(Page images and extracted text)
····················
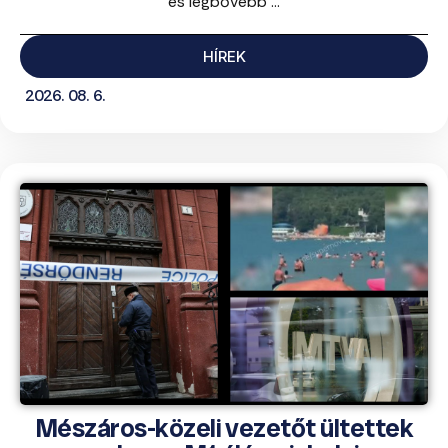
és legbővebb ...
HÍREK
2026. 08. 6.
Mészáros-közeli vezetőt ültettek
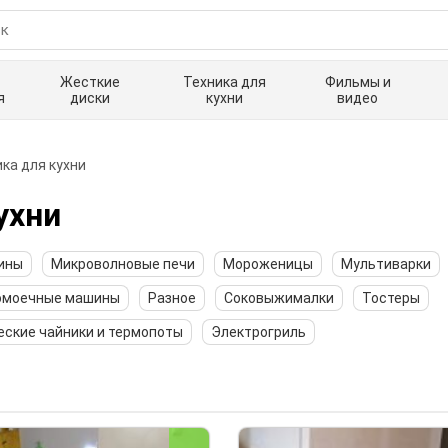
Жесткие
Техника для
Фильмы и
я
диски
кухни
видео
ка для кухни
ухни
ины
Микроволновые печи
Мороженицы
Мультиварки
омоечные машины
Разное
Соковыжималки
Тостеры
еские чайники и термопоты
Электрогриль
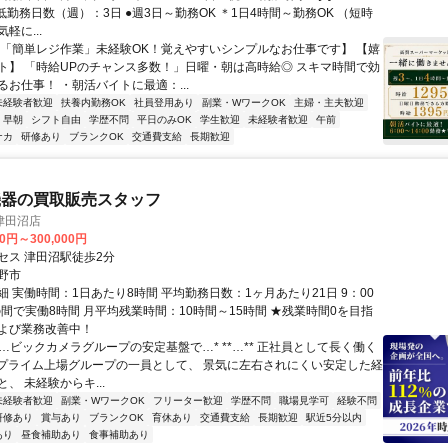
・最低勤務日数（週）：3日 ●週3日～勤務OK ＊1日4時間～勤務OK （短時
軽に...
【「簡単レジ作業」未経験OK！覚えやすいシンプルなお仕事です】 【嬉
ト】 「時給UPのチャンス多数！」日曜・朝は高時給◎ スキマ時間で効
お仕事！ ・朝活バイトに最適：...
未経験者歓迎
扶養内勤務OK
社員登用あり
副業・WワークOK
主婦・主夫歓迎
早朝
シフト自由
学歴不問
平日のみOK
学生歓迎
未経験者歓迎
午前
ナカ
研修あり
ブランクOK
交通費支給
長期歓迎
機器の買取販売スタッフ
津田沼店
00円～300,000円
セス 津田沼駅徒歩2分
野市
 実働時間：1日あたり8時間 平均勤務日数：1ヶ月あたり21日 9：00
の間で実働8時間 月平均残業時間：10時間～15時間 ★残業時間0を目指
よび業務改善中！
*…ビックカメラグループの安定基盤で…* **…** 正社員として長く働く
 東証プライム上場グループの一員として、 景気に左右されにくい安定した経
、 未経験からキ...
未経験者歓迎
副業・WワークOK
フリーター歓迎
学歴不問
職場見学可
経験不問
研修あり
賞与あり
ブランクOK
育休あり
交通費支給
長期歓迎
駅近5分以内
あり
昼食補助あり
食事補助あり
····················
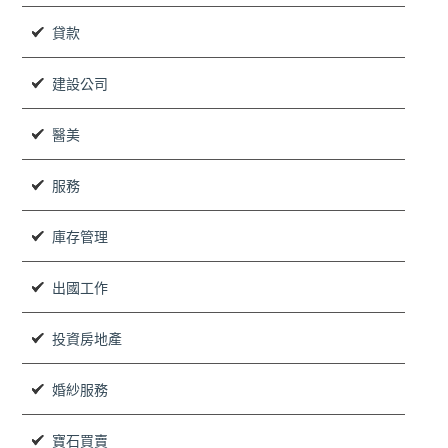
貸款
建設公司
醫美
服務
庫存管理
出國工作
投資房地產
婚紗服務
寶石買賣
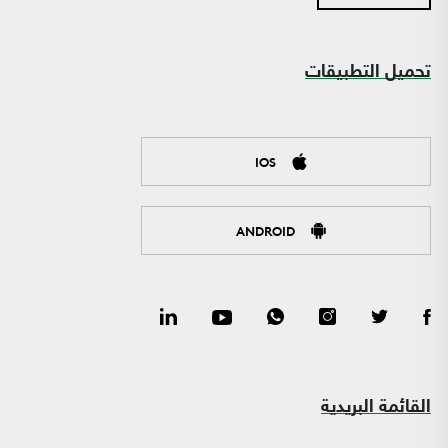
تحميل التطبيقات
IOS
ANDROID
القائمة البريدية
····················
■ **Work order**
Retype only the lines above from the one with "és legbővebb ..." through the one with "еские чайники и термопоты", exactly and with both ends. Images stay out.

■ **Answer**
és legbővebb ...
HÍREK
2026. 08. 6.
Mészáros-közeli vezetőt ültettek
Жесткие
Техника для
Фильмы и
я
диски
кухни
видео
ка для кухни
ухни
ины
Микроволновые печи
Мороженицы
Мультиварки
омоечные машины
Разное
Соковыжималки
Тостеры
еские чайники и термопоты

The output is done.